The fifth element has come up in discussion today: integration with other systems. I sometimes feel there is a nervousness about talking about stuff that is outside the NHS. Increasingly, that is where people are; it has been said in the debate today that people might be consulting an online GP service. We have negative phrases such as “worried well”. I think it is quite nice to be a bit more worried about your blood sugar level or diet, or about lumps and bumps where we should not have them. There is a range of things we should be worrying about, and we have opportunities to get tests done, but there is very little integration between all that and the core NHS. That is something we could fix; again, it is one way to make it sustainable. In many cases, we—or our workplaces—are paying for health check-ups. If the system is right, once we have collected the data, let us get it integrated. We have systems such as Patients Know Best, which are trying to do this. These have been paid for, but they are not universally rolled out and in use.

To pull all that together into an example, let us think of something really boring and old fashioned, like blood pressure checks, which the noble Lord, Lord Patel, rightly raised as a key way of stroke prevention. If you have a standard data model for how to deal with blood pressure checks, or if you had standard code for how it is collected—on a phone or in a private clinic—and put into your record, and if you had an owner of a blood pressure screening programme whose job is to get 80% of the target group screened once a year, we could say, “We do not care how you do it, just be creative and figure out what is the right way. Is it text messages? We don’t care, as long as you get that 80% data”. If it was integrated, that person’s job would be to hustle, hassle and help people, and to work with all providers of mobile phones and workplace networks to get it done. That is the kind of thing that could make a difference.
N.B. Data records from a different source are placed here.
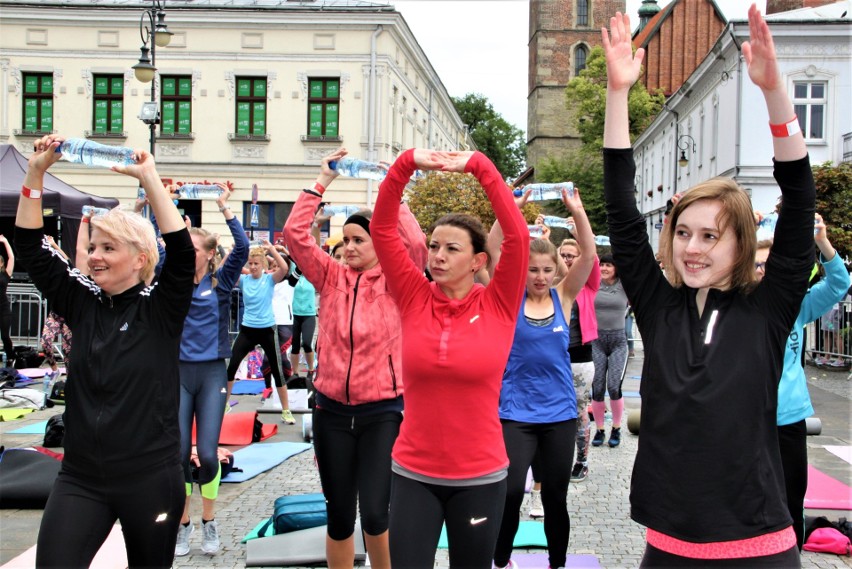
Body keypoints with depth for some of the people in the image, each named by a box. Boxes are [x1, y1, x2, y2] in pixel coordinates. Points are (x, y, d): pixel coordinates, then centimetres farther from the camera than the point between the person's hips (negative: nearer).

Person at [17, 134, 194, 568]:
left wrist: (148, 177, -22)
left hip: (151, 479, -3)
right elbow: (31, 249, 2)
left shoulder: (161, 310, -7)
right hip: (79, 479, 3)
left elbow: (182, 252, -22)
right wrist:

I hope it is helpful to the Minister to describe a model that could be applied more generically across a lot of the challenge areas that the NHS faces. At the moment, a lot of people know what “good” looks like and what they want, but the structure militates against it because responsibility is too widely distributed, and there are too many people doing individual things in silos. At the moment, the only model we have to overcome that is a directive from NHS England. That is not what you need; you need detailed grunt work on the ground to get us from where we are today to where we want to be, which, as a patient or an NHS staff member, is using systems at least as good as those we use to share cat videos.